Commissioners unanimously voted Tuesday night to receive an amendment to the incentives request Alarm.com was seeking for incentives to redevelop a new office space. Previously, the company applied to redevelop the former printing plant at 630 Massachusetts St., and now the same application will instead apply to a property at 714 Vermont St. that the company is looking to acquire and redevelop.

(Full disclosure: The current owners of the Journal-World are not involved in any redevelopment project at the location. Ownership of the location remained with the Simons family, which previously owned the Journal-World.)

Bill Fleming, a lawyer who was representing the applicant, said the company had been interested in the printing plant site, but determined that the space at 714 Vermont St. was a “better location.” Fleming said the company wanted to keep its office downtown because its employees felt working in downtown Lawrence was an amenity.

The company has said it plans to invest about $2.5 million to renovate the building to provide more than 13,000 square feet of office space for its employees.

Although the amended application changes the address for where Alarm.com wants to develop its office space, it still is seeking the same kinds of incentives as at the previous site: the creation of a Neighborhood Revitalization District and an exemption on sales taxes for construction materials.

A few residents spoke during public comment against awarding incentives to the company, even though the commission was not voting on whether to award any incentives on Tuesday. Susie Carson, the city’s director of economic development, said that the company and city will now work through analyses to see if the city would benefit from providing economic incentives.

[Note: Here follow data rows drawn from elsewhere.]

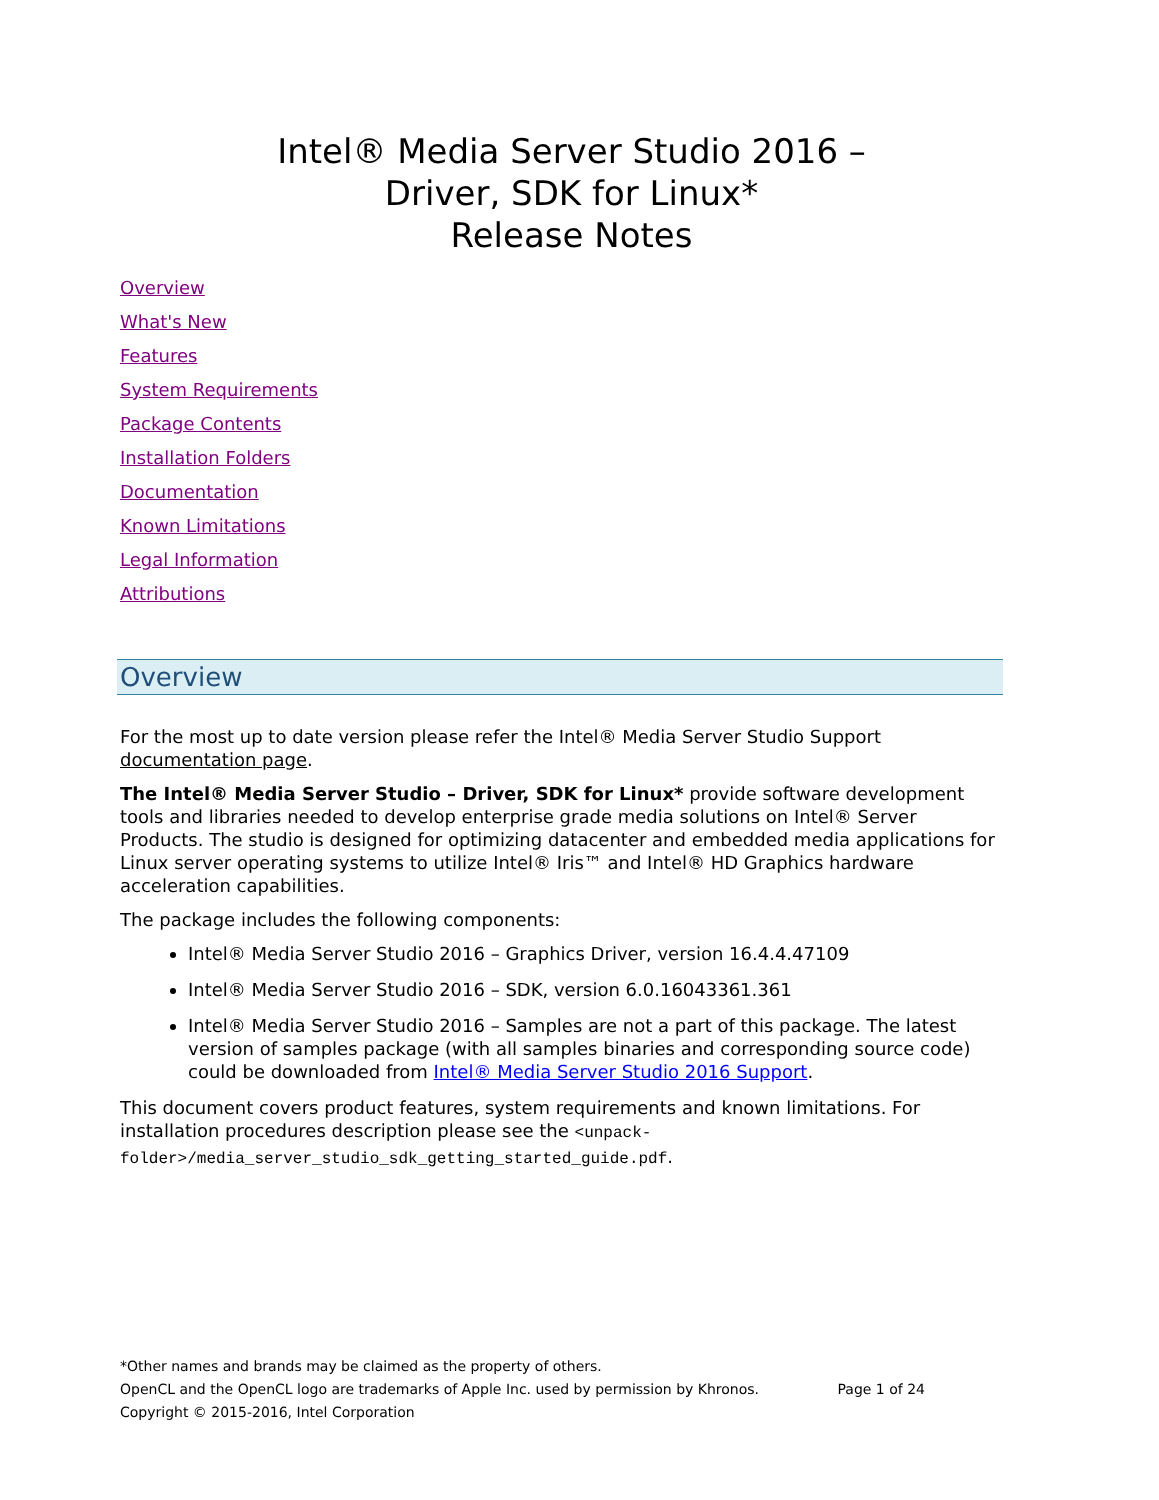Intel® Media Server Studio 2016 –
Driver, SDK for Linux*
Release Notes
Overview
What's New
Features
System Requirements
Package Contents
Installation Folders
Documentation
Known Limitations
Legal Information
Attributions
Overview
For the most up to date version please refer the Intel® Media Server Studio Support documentation page.
The Intel® Media Server Studio – Driver, SDK for Linux* provide software development tools and libraries needed to develop enterprise grade media solutions on Intel® Server Products. The studio is designed for optimizing datacenter and embedded media applications for Linux server operating systems to utilize Intel® Iris™ and Intel® HD Graphics hardware acceleration capabilities.
The package includes the following components:
Intel® Media Server Studio 2016 – Graphics Driver, version 16.4.4.47109
Intel® Media Server Studio 2016 – SDK, version 6.0.16043361.361
Intel® Media Server Studio 2016 – Samples are not a part of this package. The latest version of samples package (with all samples binaries and corresponding source code) could be downloaded from Intel® Media Server Studio 2016 Support.
This document covers product features, system requirements and known limitations. For installation procedures description please see the <unpack-folder>/media_server_studio_sdk_getting_started_guide.pdf.
*Other names and brands may be claimed as the property of others.
OpenCL and the OpenCL logo are trademarks of Apple Inc. used by permission by Khronos. Page 1 of 24
Copyright © 2015-2016, Intel Corporation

“This is the step prior to (awarding incentives),” Carson said.

Although the commissioners voted unanimously to approve the change of address, Commissioner Kristine Polian said that she was “not saying she would approve any incentives,” and that she wanted to see whether awarding them would be to the city’s benefit.

As the Journal-World reported, Alarm.com had its first presence in Lawrence in 2019 with just three employees, and then opened an office in 2021 in the second-floor space above the Sylas and Maddy’s Ice Cream shop at 11th and Massachusetts streets. It employs almost 40 people in Lawrence right now and plans to hire 30 new employees in the coming years. The majority of the positions would be software engineers with an average wage of $146,000 per year, according to documents filed with the city.

In other business, commissioners:

• Voted unanimously to approve historical markers about Harry “Nick” Rice and Rick “Tiger” Dowdell, two young men who were killed in confrontations with police during a period of unrest in Lawrence in 1970.

The marker designs have been recommended by the Historic Resources Commission; they would be placed on East 10th Street, between Rhode Island and New Hampshire streets, and on Oread Avenue, just north of KU’s Adams Alumni Center.

Lynne Zollner, the city’s historic resources administrator, told commissioners that there were some potential concerns about the language on the marker commemorating Rice. This marker, among other things, names multiple officers and claims that one of them “probably fired the shot that killed Nick Rice.”

Lawrence Police Chief Rich Lockhart told the commission that while he wasn’t opposed to the markers, he felt they had some “inflammatory language,” and he didn’t think it was necessary to name the officers on the marker to tell the story. Lockhart said that while there is no dispute on who killed Dowdell, the person who killed Rice was still in question.

Several public commenters said they did not believe the change in the language would be necessary, including Chris Rice, the brother of Nick Rice. Local historian Kerry Altenbernd also said he was opposed to altering the language, and that he believed that not listing officers’ names on the markers would constitute “a whitewash” of history and would be harmful to the victims’ families.

“They’ve been waiting for 56 years for some kind of justice for these two unauthorized shootings,” Altenbernd said. “This is more than just history; this is about people’s lives.”

Commissioner Mike Dever said that while he understood the concerns, he felt removing the names of the officers from the marker was “telling the story without all the actors,” and that was something he did not want to do.

“If we remove text from here, we’re taking that story away,” Dever said.